An Ode to the World’s Dumbest Barn Cat

Why are you the way that you are?

Photo by Kristen Kovatch

We named you the Border Cat — mostly for your black and white pattern, much like a border collie. That is where the resemblance stops, for a border collie is an intelligent creature, and you are not.

You started off shy, a feral case. That’s fine, we said, we need the shy, kind-of mean ones around the farm to catch mice, maybe threaten the pigeon population a little bit.

We observed each other, you and I, for many months: you lurked in the shadows of the cow barn, watching our comings and goings with narrowed green eyes that missed nothing. Every now and then we’d see you skulking at the end of the aisle, silhouetted against the light, sometimes with the ultimate trophy of a dead pigeon in your mouth, before you slunk off with your prize to disembowel it out of sight. We never tried to pet you and you never came to visit. This truce was fine.

And then in the winter of 2016 you crossed the driveway. We saw you like the barest shadow, a phantom lurking in the horse barn hayloft, watching us carefully as we bustled about the tack room setting grain. I convinced myself there was a ghost that cleaned the drippings off the oil supplement before I caught you in the act one day.

You were never quite the same after that. You stopped darting away into the cathedral of the loft; you starting lingering on the steps, mewing to us and making bread in the dust with your busy paws. It started innocently enough: we let you bump your head against the back of our hands, graze against our ankles as you purred. Soon enough you were jumping up onto the stall walls, chirping and purring away, begging to be picked up.

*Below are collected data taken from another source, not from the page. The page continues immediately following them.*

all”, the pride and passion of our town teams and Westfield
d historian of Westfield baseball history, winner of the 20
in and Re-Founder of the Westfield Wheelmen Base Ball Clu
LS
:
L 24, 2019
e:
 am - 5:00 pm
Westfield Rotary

It became evident then that you’re kind of dumb.

“Dumb” might not be the right word — needy, perhaps? After all, you were smart enough to figure out how to jump in an open car window and eat Farmhand Bill’s lunch. This has trained you to climb in every open car door you can find, perhaps seeking again that font of ham sandwiches direct from the source. It’s only a matter of time before I accidentally take you home.

Border Cat, you are constantly underfoot. Despite our gentle reminders that you not try to rub against our ankles while we’re walking — especially not walking with horses — despite the move we’ve perfected of scooping you up by your belly on the toe of our boot and depositing you out of harm’s way, you insist on being right there with us, every step of the way. Despite the Thoroughbred sending you rolling across the floor, you persist.

And then came this past weekend, when the moment we all knew was coming finally came, when Rocky the draft horse stepped on you, you clueless idiot, as you snuck around us and planted yourself in the direct path of his dinner-platter hoof.

We all watched in horror for that split second that stretched for eons as you were pinned beneath that draft horse foot, writhing about in distress, until we could get Rocky to back up and set you free, sending you shrieking into the tool shed where we believed you had probably run off to die. We could not find you for some time. And then an hour or two later, there you were again, strutting your way back into the barn, tail aloft — perhaps down to eight lives now, but none the worse for wear.

The next day, you attempted to leap up off the ground and join me in the saddle astride the Thoroughbred. He didn’t really like it when you dug your claws into his shoulder on the way up. Death by draft horse was not enough for you, was it?